/---

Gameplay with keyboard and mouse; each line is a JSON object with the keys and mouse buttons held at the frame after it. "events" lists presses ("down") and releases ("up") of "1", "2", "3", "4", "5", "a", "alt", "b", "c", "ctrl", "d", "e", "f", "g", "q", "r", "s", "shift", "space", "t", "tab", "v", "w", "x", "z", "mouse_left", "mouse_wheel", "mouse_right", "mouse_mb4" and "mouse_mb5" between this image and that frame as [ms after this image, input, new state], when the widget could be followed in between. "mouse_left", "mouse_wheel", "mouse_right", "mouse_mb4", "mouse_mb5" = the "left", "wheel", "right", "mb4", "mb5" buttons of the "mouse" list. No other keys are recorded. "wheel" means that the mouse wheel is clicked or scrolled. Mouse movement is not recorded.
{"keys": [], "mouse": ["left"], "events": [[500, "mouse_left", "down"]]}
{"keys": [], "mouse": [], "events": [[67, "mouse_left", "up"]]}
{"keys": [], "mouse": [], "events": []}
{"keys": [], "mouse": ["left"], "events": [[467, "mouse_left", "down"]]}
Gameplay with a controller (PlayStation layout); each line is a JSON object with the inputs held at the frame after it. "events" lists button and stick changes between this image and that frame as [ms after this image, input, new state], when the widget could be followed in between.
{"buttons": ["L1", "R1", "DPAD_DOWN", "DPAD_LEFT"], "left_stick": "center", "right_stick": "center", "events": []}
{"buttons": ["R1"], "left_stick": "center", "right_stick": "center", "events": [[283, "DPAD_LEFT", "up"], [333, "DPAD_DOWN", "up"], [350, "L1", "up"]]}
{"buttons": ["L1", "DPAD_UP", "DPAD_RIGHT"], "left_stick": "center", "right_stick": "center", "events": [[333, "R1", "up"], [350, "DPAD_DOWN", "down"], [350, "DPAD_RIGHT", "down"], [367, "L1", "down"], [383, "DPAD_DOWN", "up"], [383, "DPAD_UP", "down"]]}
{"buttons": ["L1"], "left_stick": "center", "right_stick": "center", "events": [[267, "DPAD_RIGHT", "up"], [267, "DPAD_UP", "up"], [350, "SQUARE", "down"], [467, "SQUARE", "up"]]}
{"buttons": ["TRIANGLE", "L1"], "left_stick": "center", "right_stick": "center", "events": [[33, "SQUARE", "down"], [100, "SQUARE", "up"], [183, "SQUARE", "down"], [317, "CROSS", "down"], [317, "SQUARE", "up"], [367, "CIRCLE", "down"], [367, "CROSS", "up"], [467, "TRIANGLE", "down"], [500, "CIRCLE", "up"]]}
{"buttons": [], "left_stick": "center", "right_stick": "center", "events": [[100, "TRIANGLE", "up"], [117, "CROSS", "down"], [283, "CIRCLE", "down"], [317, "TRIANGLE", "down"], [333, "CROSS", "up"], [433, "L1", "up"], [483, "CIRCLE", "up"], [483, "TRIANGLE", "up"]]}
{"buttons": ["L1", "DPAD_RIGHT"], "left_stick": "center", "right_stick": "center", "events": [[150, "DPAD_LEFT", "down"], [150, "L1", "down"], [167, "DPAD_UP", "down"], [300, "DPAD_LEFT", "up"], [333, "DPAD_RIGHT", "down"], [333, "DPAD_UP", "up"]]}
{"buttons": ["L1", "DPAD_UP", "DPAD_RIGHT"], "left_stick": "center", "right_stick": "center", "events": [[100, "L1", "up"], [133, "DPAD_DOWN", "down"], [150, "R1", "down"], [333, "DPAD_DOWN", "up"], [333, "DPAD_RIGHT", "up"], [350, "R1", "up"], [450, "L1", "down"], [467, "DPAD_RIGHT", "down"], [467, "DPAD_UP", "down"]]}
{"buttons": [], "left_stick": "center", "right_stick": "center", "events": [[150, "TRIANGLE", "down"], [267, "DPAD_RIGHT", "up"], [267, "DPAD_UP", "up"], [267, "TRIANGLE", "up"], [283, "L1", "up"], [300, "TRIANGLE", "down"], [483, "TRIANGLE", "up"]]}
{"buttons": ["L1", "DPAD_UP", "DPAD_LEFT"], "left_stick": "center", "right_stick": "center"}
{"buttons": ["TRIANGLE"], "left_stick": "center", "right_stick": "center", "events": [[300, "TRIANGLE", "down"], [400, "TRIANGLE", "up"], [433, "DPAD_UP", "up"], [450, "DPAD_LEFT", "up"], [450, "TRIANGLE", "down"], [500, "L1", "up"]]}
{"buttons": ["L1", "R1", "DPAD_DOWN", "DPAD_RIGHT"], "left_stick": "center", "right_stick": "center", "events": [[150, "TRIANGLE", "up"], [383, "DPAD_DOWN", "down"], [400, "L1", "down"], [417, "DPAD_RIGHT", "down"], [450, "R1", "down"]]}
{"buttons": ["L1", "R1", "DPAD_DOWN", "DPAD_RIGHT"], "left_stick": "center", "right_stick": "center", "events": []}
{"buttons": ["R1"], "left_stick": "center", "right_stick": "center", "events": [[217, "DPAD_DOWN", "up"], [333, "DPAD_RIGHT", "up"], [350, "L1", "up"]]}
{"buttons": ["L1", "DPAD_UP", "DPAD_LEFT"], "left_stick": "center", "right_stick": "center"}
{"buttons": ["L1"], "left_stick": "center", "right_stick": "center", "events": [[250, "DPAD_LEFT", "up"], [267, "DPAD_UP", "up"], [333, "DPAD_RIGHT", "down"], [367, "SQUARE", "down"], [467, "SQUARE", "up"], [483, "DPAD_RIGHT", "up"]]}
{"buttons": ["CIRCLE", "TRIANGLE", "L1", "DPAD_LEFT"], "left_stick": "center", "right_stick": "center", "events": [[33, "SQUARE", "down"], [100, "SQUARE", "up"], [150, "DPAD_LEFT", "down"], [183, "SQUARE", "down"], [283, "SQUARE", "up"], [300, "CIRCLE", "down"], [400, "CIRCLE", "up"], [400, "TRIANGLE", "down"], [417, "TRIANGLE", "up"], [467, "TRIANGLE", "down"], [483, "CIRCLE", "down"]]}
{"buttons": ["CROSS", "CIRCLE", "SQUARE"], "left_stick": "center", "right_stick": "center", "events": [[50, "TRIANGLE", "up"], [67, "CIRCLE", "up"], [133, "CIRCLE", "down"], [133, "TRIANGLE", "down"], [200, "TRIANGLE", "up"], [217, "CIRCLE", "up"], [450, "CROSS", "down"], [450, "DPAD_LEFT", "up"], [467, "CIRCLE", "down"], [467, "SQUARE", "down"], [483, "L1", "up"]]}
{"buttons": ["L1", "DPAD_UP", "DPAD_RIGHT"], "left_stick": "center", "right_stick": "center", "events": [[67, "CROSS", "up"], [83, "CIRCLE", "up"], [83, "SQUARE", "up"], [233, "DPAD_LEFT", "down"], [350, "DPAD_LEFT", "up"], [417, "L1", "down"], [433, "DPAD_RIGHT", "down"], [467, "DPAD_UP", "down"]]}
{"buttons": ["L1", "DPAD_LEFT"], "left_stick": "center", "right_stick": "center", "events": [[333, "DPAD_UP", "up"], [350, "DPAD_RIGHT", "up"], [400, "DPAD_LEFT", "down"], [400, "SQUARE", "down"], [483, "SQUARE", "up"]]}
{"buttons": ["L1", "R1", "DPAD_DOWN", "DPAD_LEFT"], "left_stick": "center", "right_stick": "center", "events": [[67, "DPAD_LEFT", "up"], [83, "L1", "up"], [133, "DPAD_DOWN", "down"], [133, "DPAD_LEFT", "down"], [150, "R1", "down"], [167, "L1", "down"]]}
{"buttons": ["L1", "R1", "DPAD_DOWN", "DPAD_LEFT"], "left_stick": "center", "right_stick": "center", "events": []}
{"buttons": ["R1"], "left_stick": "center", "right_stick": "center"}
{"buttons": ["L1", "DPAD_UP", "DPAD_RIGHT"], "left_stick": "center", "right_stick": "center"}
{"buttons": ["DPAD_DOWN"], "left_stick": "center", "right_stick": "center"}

\---

Work instructions
Pull out the lines above in which the word "when" appears.

Expected answer
Gameplay with keyboard and mouse; each line is a JSON object with the keys and mouse buttons held at the frame after it. "events" lists presses ("down") and releases ("up") of "1", "2", "3", "4", "5", "a", "alt", "b", "c", "ctrl", "d", "e", "f", "g", "q", "r", "s", "shift", "space", "t", "tab", "v", "w", "x", "z", "mouse_left", "mouse_wheel", "mouse_right", "mouse_mb4" and "mouse_mb5" between this image and that frame as [ms after this image, input, new state], when the widget could be followed in between. "mouse_left", "mouse_wheel", "mouse_right", "mouse_mb4", "mouse_mb5" = the "left", "wheel", "right", "mb4", "mb5" buttons of the "mouse" list. No other keys are recorded. "wheel" means that the mouse wheel is clicked or scrolled. Mouse movement is not recorded.
Gameplay with a controller (PlayStation layout); each line is a JSON object with the inputs held at the frame after it. "events" lists button and stick changes between this image and that frame as [ms after this image, input, new state], when the widget could be followed in between.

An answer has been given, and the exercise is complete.